Swiss composer Alexandre Traube and the Genevan video-performer Silvia Fabiani have collaborated to form music and dance troupe Les Atomes Dansants, with the aims of using CMS data to explore the links between science and art, and of establishing a dialogue between Eastern and Western culture. Premiering their show Subatomic Desire at CERN’s Globe of Science and Innovation on 21 June during Geneva’s annual Fête de la Musique, they took the act to the detector that served as their muse by performing in the hangar above the CMS experiment.
Muon tracks from W, Z and Higgs events served as inspiration for Traube, who was advised by CMS physicist Chiara Mariotti of INFN. He began by associating segments of the CMS’s muon system to notes. Inspired by the detectors’ arrangement as four nested dodecagons, he assigned a note from the chromatic scale to each of the 12 sides of the innermost layer, and to each note a sonorous perfect fourth above to the corresponding segment in the outer layer. Developing an initial plan to also link the intermediate two layers of the muon system to specific frequencies, he associated two intermediate microtonal notes to the transverse momentum and rapidity of the tracks. At several moments during the performance the musicians improvise using the resulting four-note sequences: an expression of quantum indeterminacy, according to Traube. Fabiani’s video projections add to the surreal atmosphere by transposing the sequences into colours, with an animation of bullets referencing the Russian Second World War navy shells that were used to build the CMS’s hadronic calorimeter.
Clad in lab coat, Einstein wig and reversed baseball cap, Doc MC Carré raps formulas and boogies around the stage
In concert with the audiovisual display, three performers sing about their love for the microcosm.

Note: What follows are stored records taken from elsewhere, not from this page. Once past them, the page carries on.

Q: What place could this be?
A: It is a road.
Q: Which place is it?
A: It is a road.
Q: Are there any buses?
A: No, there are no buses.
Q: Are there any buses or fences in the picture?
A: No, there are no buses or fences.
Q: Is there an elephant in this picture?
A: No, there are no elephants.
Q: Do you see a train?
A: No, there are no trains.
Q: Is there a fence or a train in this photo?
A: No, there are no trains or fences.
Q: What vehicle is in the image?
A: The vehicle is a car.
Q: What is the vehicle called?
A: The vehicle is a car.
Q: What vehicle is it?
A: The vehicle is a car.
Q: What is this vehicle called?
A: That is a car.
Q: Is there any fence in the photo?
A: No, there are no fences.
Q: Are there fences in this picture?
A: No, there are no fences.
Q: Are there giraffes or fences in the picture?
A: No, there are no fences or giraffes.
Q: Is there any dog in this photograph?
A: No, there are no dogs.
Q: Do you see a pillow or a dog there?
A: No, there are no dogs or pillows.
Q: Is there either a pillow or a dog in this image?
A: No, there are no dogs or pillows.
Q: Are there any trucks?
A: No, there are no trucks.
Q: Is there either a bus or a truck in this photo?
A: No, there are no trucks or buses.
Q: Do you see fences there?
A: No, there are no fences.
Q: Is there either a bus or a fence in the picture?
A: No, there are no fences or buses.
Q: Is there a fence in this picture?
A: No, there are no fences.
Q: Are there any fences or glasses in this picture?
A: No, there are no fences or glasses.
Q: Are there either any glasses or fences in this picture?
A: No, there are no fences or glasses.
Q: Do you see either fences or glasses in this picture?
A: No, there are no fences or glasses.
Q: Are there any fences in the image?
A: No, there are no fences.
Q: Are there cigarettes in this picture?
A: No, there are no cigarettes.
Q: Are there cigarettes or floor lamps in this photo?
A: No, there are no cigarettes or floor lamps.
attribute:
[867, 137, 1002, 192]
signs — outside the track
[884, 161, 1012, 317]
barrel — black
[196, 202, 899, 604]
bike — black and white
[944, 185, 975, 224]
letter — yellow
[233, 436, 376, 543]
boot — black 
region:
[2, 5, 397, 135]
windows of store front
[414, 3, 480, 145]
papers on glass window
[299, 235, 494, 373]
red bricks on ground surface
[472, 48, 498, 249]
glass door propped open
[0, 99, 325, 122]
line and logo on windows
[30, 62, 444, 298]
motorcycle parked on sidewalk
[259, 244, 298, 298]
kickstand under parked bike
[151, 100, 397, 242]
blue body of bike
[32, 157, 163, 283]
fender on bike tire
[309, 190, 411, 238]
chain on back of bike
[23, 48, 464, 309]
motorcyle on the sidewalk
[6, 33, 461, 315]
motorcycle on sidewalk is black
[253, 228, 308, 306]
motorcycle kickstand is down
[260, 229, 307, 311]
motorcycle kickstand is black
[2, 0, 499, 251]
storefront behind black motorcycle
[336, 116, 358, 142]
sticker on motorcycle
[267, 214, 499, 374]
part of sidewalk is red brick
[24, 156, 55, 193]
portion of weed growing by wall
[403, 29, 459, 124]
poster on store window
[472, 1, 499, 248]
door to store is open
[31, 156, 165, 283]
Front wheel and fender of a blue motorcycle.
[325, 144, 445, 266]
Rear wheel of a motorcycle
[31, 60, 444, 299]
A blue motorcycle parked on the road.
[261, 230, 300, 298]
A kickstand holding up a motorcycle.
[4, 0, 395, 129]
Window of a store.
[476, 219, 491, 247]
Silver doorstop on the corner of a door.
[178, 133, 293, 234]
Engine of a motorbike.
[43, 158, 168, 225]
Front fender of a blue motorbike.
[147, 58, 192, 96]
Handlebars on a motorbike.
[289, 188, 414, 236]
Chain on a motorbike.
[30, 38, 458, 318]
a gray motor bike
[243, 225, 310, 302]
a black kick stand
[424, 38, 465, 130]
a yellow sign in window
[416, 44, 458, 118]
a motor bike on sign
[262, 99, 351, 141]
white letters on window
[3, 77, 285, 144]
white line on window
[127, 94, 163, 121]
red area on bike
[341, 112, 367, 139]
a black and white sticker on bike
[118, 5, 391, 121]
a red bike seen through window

Clad in lab coat, Einstein wig and reversed baseball cap, Doc MC Carré (David Charles) raps formulas and boogies around the stage. He is accompanied by Doc Lady Emmy, played by the soprano Marie-Najma Thomas, and Poète Atomique – the Persian singer Taghi Akhabari – who peppers the performance with mystical extracts from Sufi poets Rûmi and Attâr, and medieval German abbess Hildegard of Bingen, each of whom explores themes of the natural world in their writings. The performers contend that the lyrics speak about desire as the fuel for everything at the micro- and macroscale. Elaborate, contemporary and rich in metaphors, this is an experience that some will find abstruse but others will love.
Subatomic Desire will next be performed in Neuchâtel, Switzerland on 14 September.